Edit

Share via


Audio capabilities in Azure OpenAI Service

Important

The content filtering system isn't applied to prompts and completions processed by the audio models such as Whisper in Azure OpenAI Service.

Audio models in Azure OpenAI are available via the realtime, completions, and audio APIs. The audio models are designed to handle a variety of tasks, including speech recognition, translation, and text to speech.

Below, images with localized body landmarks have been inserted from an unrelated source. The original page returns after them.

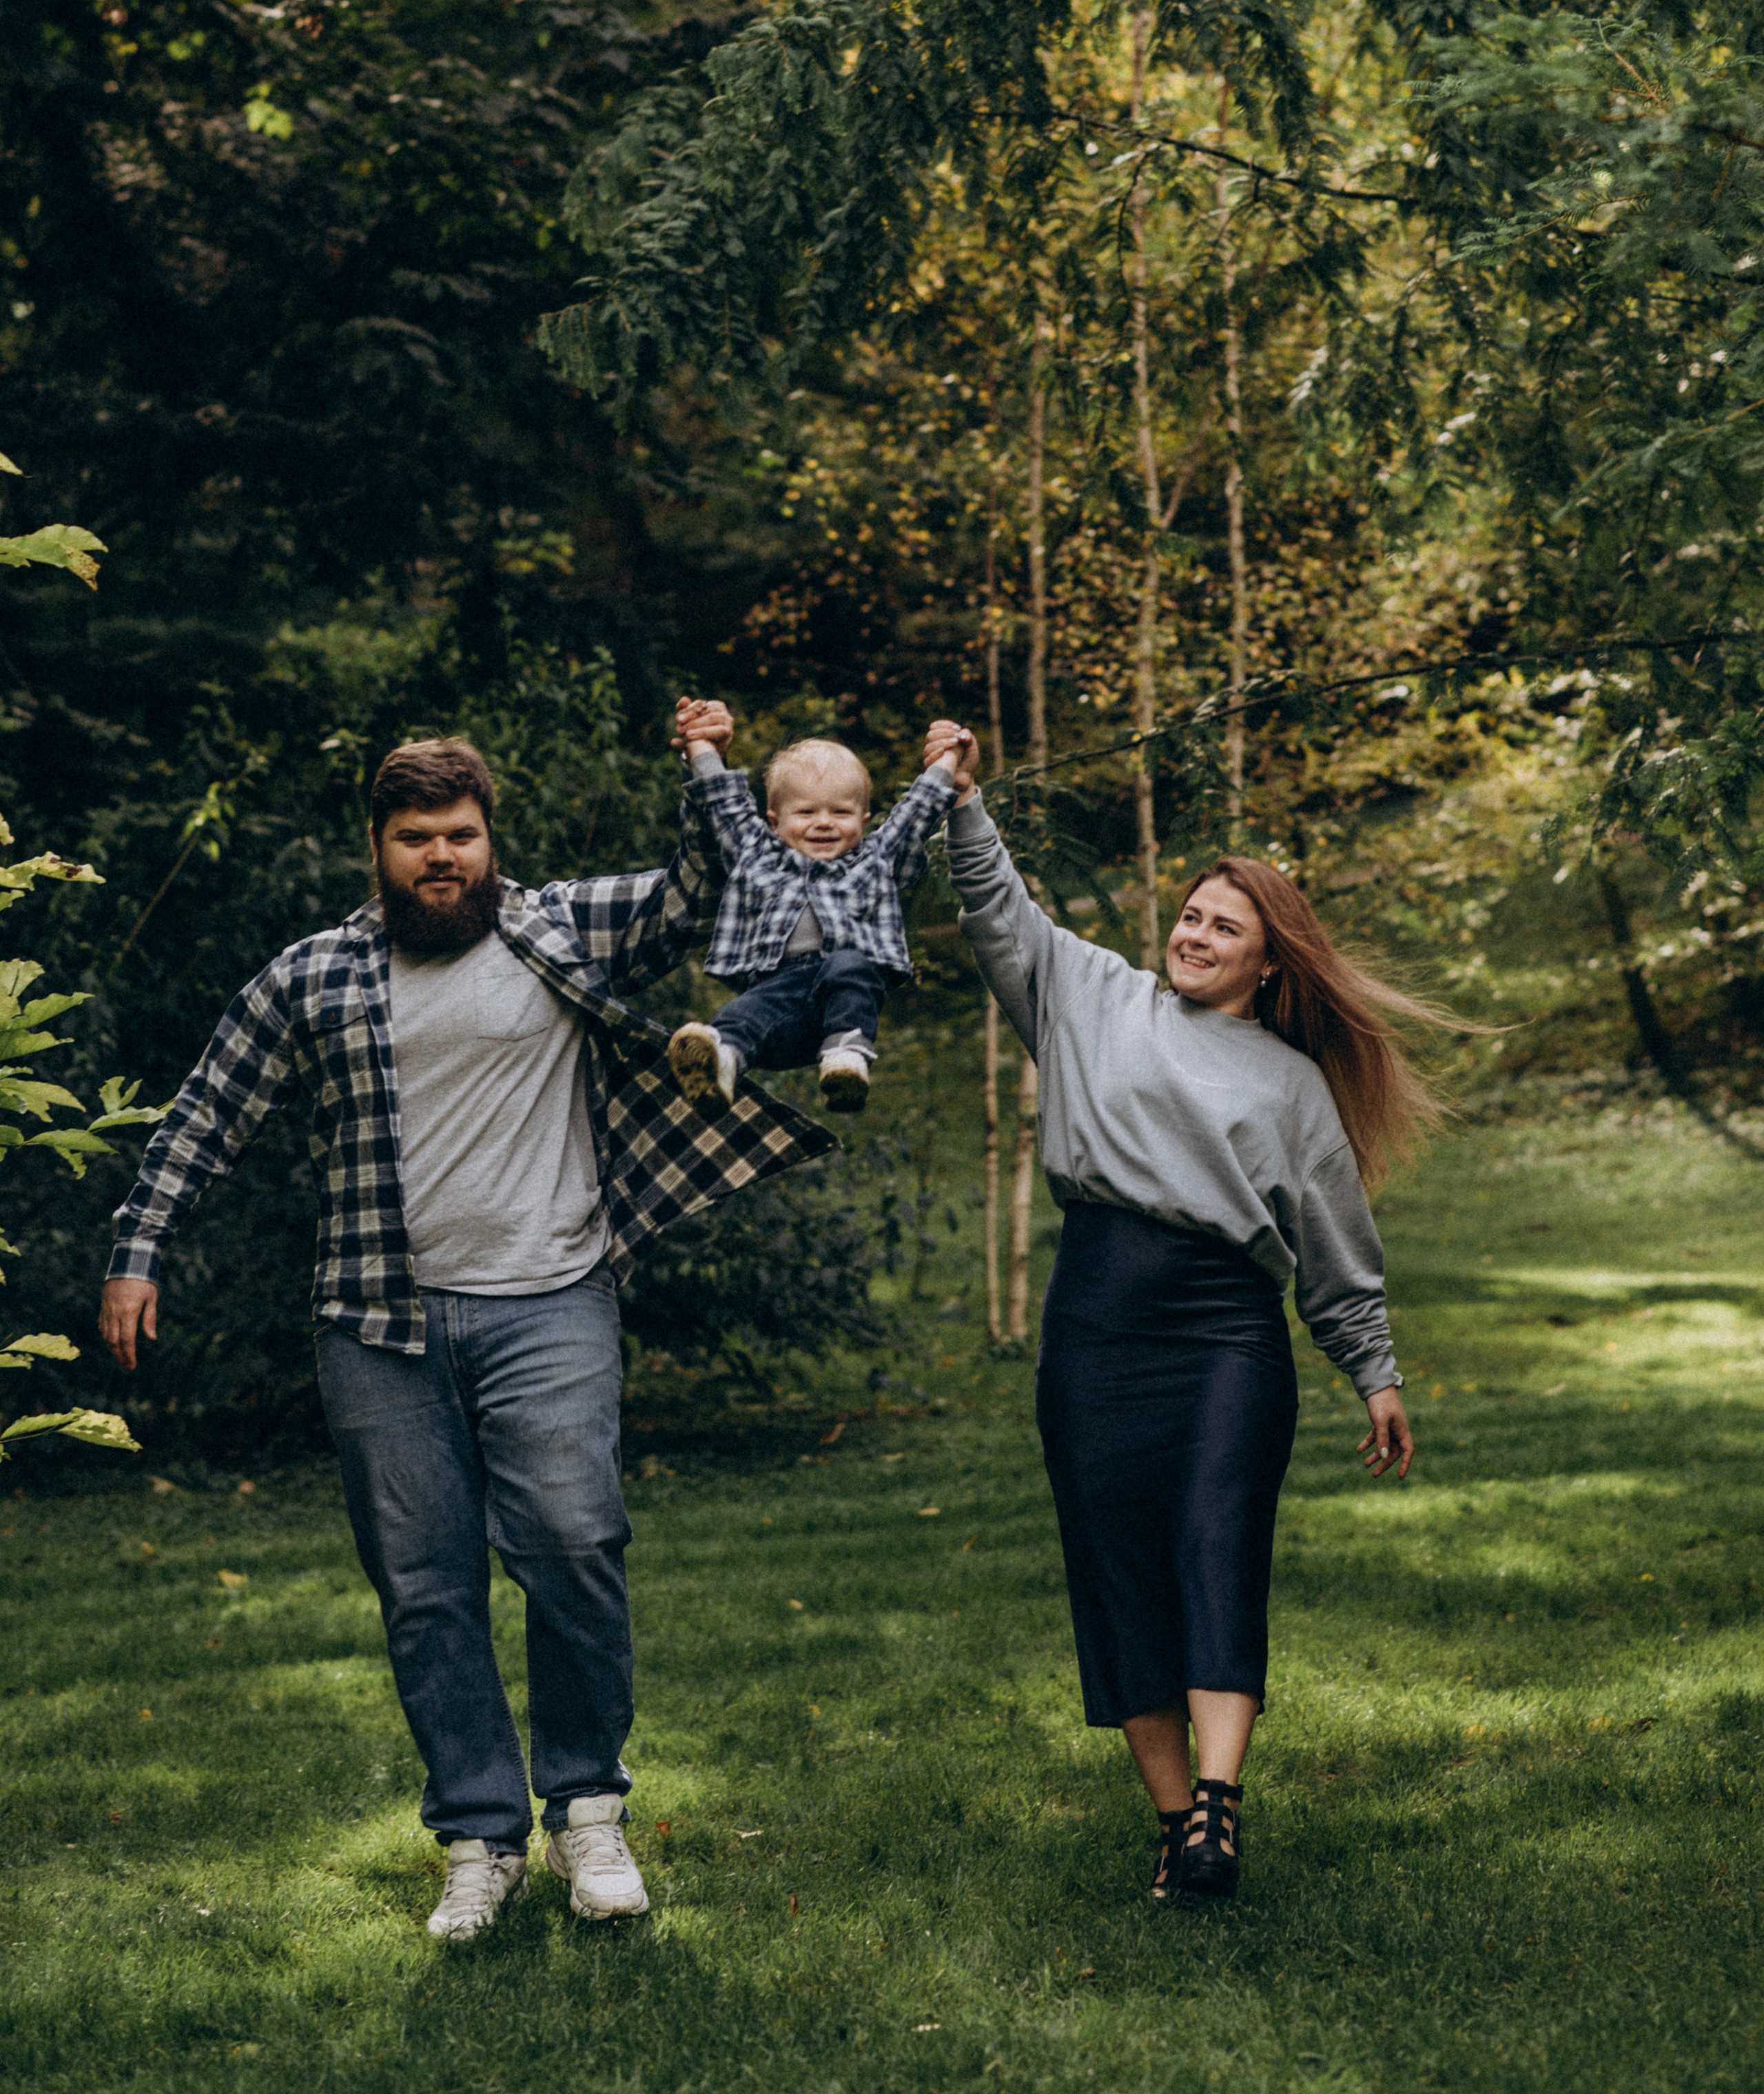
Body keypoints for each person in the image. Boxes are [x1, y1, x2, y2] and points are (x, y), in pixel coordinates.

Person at [98, 711, 830, 1942]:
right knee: (426, 1588)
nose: (441, 856)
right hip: (377, 1320)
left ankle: (587, 1808)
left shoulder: (560, 927)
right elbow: (205, 1112)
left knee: (575, 1539)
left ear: (492, 838)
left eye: (462, 833)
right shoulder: (314, 974)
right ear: (376, 848)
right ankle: (480, 1835)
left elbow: (710, 884)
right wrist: (138, 1247)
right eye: (414, 838)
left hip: (553, 1292)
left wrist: (710, 765)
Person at [925, 719, 1423, 1905]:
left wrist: (1376, 1369)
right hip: (1096, 1319)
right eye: (1191, 916)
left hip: (1225, 1335)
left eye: (1224, 928)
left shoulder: (1294, 1086)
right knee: (1115, 1565)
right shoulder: (1093, 996)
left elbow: (1335, 1250)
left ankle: (1220, 1802)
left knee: (1213, 1540)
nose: (1194, 935)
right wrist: (959, 799)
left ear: (1269, 965)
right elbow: (999, 906)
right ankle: (1175, 1829)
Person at [666, 710, 962, 1115]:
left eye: (840, 813)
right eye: (806, 813)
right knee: (736, 1016)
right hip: (780, 1006)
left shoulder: (875, 860)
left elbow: (917, 814)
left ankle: (847, 1056)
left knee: (850, 964)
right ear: (774, 822)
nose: (824, 824)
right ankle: (724, 1066)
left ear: (864, 820)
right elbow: (722, 804)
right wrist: (698, 744)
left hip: (843, 1008)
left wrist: (949, 754)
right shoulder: (758, 855)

For information about the available audio models per region in Azure OpenAI Service, see the audio models, standard models by endpoint, and global standard model availability documentation.

GPT-4o audio Realtime API

GPT-4o real-time audio is designed to handle real-time, low-latency conversational interactions, making it a great fit for support agents, assistants, translators, and other use cases that need highly responsive back-and-forth with a user. For more information on how to use GPT-4o real-time audio, see the GPT-4o real-time audio quickstart and how to use GPT-4o audio.

GPT-4o audio completions

GPT-4o audio completion is designed to generate audio from audio or text prompts, making it a great fit for generating audio books, audio content, and other use cases that require audio generation. The GPT-4o audio completions model introduces the audio modality into the existing /chat/completions API. For more information on how to use GPT-4o audio completions, see the audio generation quickstart.

Audio API

The audio models via the /audio API can be used for speech to text, translation, and text to speech. To get started with the audio API, see the Whisper quickstart for speech to text.

Note

To help you decide whether to use Azure AI Speech or Azure OpenAI Service, see the Azure AI Speech batch transcription, What is the Whisper model?, and OpenAI text to speech voices guides.